CD: Well good airlines are good about establishing the culture. WestJet certainly is one of them. Where you go through the hiring process and screening process you hire people who've proven they’re responsible and willing to be very self-critical and self-policing. For instance in the interview you’ll get questions like “tell me about a time when you made the wrong decision or a time when you didn’t take the advice of your first officer and you should of?” What they’re looking for is not people who are belligerent but people who have a willingness to listen and take the advice of someone else even if they’re the captain.

YCN: What happens if you have had drinks or are in a sketchy mental state?

CD: There’s prescribed rules from Transport Canada from when you’ve begin drinking to when you stop and can enter a flight deck and if you break those rules – sometimes by mistake like you’re in a different time zone and forget to set your clock – you’re encouraged to phone in and say you broke the rule, you can’t fly and the airline, rather than punishing you, will say, okay we'll get somebody else to. In a good airline that culture is very much in existence. If you wake up one day and say “I just haven’t got it today, I'm tired, overstressed because my kids, I had a fender bender on the way to work and I’m not in a good frame to be in the flight deck,” a good airline – like Air Canada or WestJet here – would say “thank you and no problem, head home and let us know when you’re good and in the meantime we'll get somebody else to fly your spot.”
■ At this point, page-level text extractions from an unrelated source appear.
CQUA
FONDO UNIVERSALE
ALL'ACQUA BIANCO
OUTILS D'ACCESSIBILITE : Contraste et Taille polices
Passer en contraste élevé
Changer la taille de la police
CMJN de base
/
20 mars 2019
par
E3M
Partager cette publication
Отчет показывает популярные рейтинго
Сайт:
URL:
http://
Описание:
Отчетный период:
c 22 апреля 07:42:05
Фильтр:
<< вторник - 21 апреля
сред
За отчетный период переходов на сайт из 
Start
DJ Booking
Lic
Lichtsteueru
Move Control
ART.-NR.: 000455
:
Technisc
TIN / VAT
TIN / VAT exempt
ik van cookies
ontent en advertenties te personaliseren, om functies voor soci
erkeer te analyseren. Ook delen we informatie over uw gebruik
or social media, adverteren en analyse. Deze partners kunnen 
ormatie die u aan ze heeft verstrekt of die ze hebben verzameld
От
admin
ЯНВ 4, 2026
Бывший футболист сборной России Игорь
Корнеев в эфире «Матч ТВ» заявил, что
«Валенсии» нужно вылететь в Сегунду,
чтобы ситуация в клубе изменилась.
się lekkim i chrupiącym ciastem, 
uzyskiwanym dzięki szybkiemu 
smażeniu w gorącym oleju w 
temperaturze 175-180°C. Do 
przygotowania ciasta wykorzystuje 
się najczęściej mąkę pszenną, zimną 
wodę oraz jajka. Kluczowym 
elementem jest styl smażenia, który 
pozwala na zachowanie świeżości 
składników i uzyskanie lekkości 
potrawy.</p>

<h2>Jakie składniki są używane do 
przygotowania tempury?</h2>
YCN: So the real defense is to just make sure you don’t have those people? 

CD: The system is not perfect and now and again somebody will make a bad decision ­– and flying by the way is all about decision making – but the point is hiring people with thousands of hours who have proven they make good decision over and over again and that could be something as simple as asking “Am I fit enough to fly today?” No amount of testing and training can get it completely right. It looks like in this case they didn’t but how often does a pilot walk into a flight deck, lock the other guy out and fly the airplane into a mountain? It doesn’t happen very often.

YCN: I still keep coming back to what you said about how there’s no workplace that repeatedly tests mental wellbeing.

CD: And even if they do, what reliable test is there for a guy who goes in and decides he’s going to crash an airplane. I don’t know how you really screen for that.